Hervorming Sociale Zekerheid (2006-2013)
Het onderzoeksproject ‘Hervorming Sociale Zekerheid’ is geleid door prof. dr. K.P. Goudswaard, samen met prof. mr. G.J.J. Heerma van Voss en prof. dr. C.L.J. Caminada. Het onderzoek is inmiddels afgerond en werd mogelijk gemaakt door een subsidie van Instituut Gak.
Het onderzoek viel onder het (deel)programma ‘Hervorming van sociale regelgeving’ van het E.M. Meijers Instituut voor Rechtswetenschappelijk Onderzoek van de Universiteit Leiden. Het project had een looptijd van 2006 tot en met 2013.
Achtergrond en centrale vraagstelling
In de afgelopen periode heeft zich een aantal fundamentele veranderingen voorgedaan op het terrein van de sociale zekerheid. Onder meer arbeidsongeschiktheids-, werkloosheids- en pensioenregelingen zijn drastisch gewijzigd. Voor de toekomst kunnen verdere veranderingen worden verwacht als gevolg van maatschappelijke tendensen als vergrijzing, individualisering en internationalisering. De vergrijzing zet de financiële houdbaarheid van het sociale stelsel onder druk, waardoor er een intensief maatschappelijk en wetenschappelijk debat wordt gevoerd over de toekomst van pensioenen en gezondheidszorg. Als gevolg van de individualisering zal behoefte ontstaan aan meer op individuen toegespitste arrangementen, waarin investeringen in menselijk kapitaal meer centraal staan. En de globalisering en in het bijzonder de Europese integratie zal de nationale sociale stelsels beïnvloeden en wellicht leiden tot verdere Europese coördinatie van sociaal beleid.
De centrale vraag in dit programma is wat de gevolgen zijn van maatschappelijke trends voor regelgeving en instituties op het terrein van sociale zekerheid en arbeidsmarkt. Daarbij gaat het om analyses van veranderingen in de verantwoordelijkheidsverdeling (zoals nationaal dan wel Europees, publiek dan wel privaat) en van veranderingen in de doelstellingen van sociale regelgeving (zoals inkomensbescherming, bevordering van de arbeidsparticipatie en evenwichtige arbeidsverhoudingen) en de mate waarin deze doelstellingen worden gerealiseerd. Het onderzoek betreft zowel hervormingsopties als analyses van feitelijk doorgevoerde hervormingen. In het bijzonder wordt bezien welke juridische en sociaal-economische aspecten hervormingen in de sociale regelgeving meebrengen. Het programma heeft een sterk multidisciplinair karakter en is voor een belangrijk deel internationaal gericht, in het bijzonder op de Europese Unie.
Twee deelprogramma's
1) Het eerste onderdeel heeft betrekking op de invloed van Europa op de sociale zekerheid. De belangrijkste vragen in dit verband zijn:
(1.1) Hoe moet de verantwoordelijkheid voor de sociale zekerheid worden verdeeld tussen het nationale en het supranationale niveau?

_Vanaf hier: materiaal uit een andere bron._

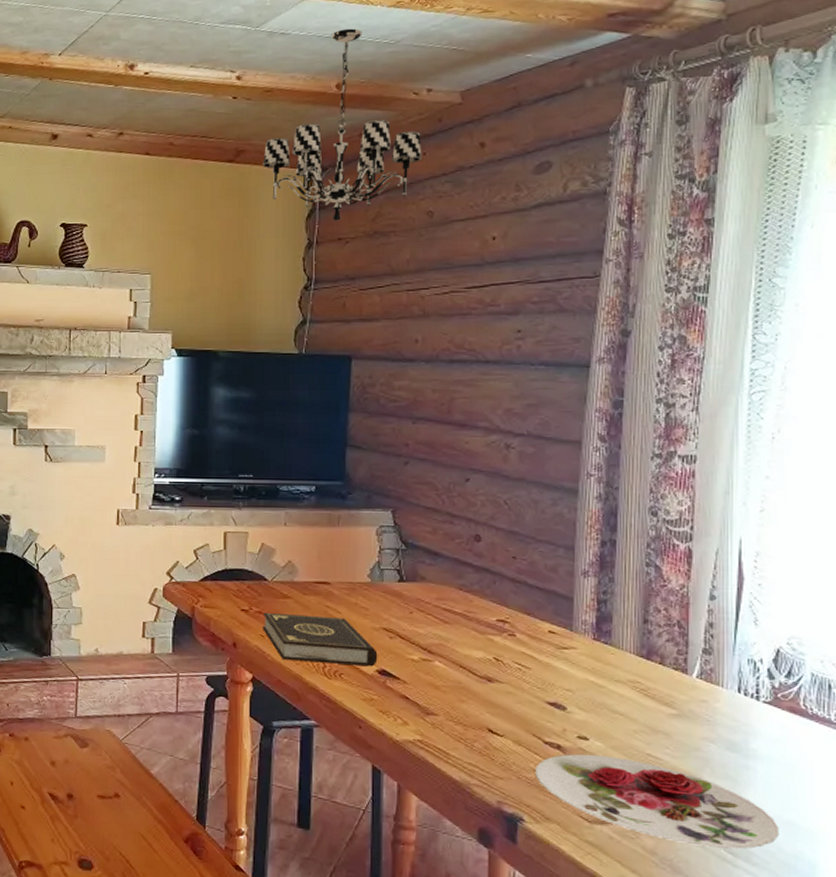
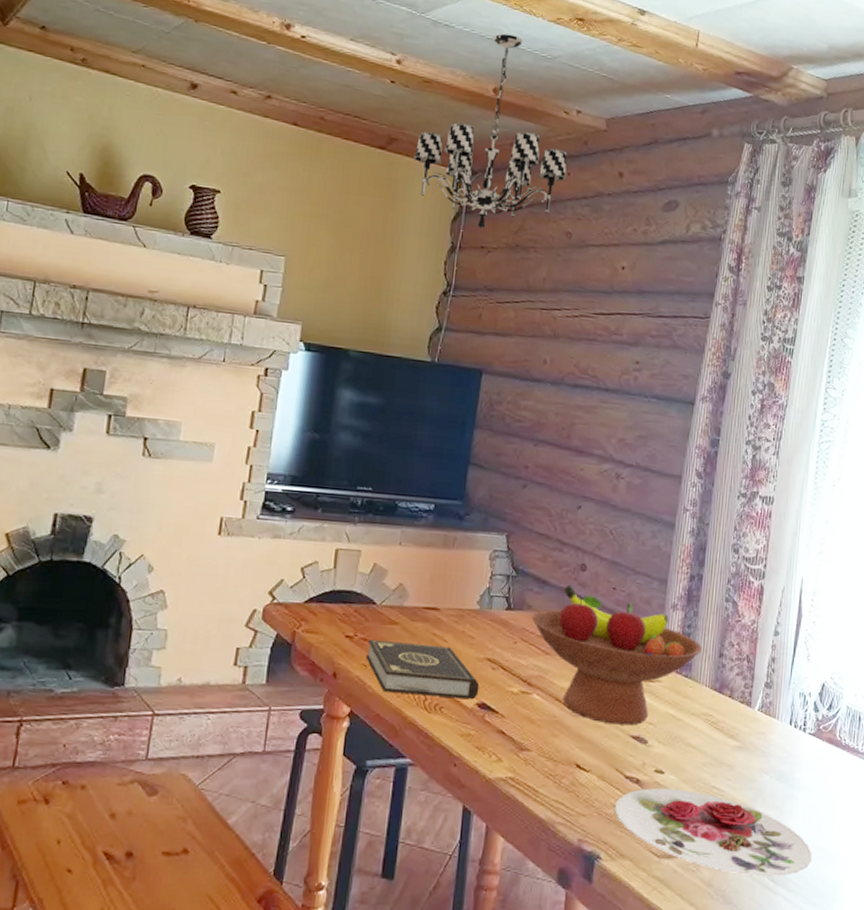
fruit bowl: none [426,555,622,692] -> present [531,584,702,726]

(1.2) In hoeverre treedt er sociale convergentie op binnen de EU en wat is daarbij het belang van het Europese (coördinatie-)beleid?
2) Het tweede onderdeel heeft betrekking op stelselwijzigingen in de sociale zekerheid. De belangrijkste vragen daarbij zijn:
(2.1) Wat zijn de belangrijkste inkomensgevolgen van stelselwijzigingen voor huishoudens en sociaal-economische groepen?
(2.2) Wat zijn de implicaties van verschillende maatschappelijke trends voor de verantwoordelijkheidsverdeling en de structuur van het stelsel van sociale zekerheid?
De twee onderdelen van het programma hangen logischerwijze samen. De Europese invloed op de nationale stelsels van sociale zekerheid neemt toe, waardoor ook vragen rond stelselwijziging steeds meer in Europees perspectief moeten worden geanalyseerd. De verantwoordelijkheidsverdeling tussen het nationale en het Europese niveau is aan het verschuiven. Daarmee oefent de Europese Unie een zelfstandige kracht uit op moderniseringen en effectiviteit van stelselwijzigingen. Ook vragen rond sociale cohesie en inkomensverdeling spelen in toenemende mate op Europees niveau, zoals onder meer blijkt uit de zogeheten ‘Lissabon Agenda’ en de Europa 2020 strategie.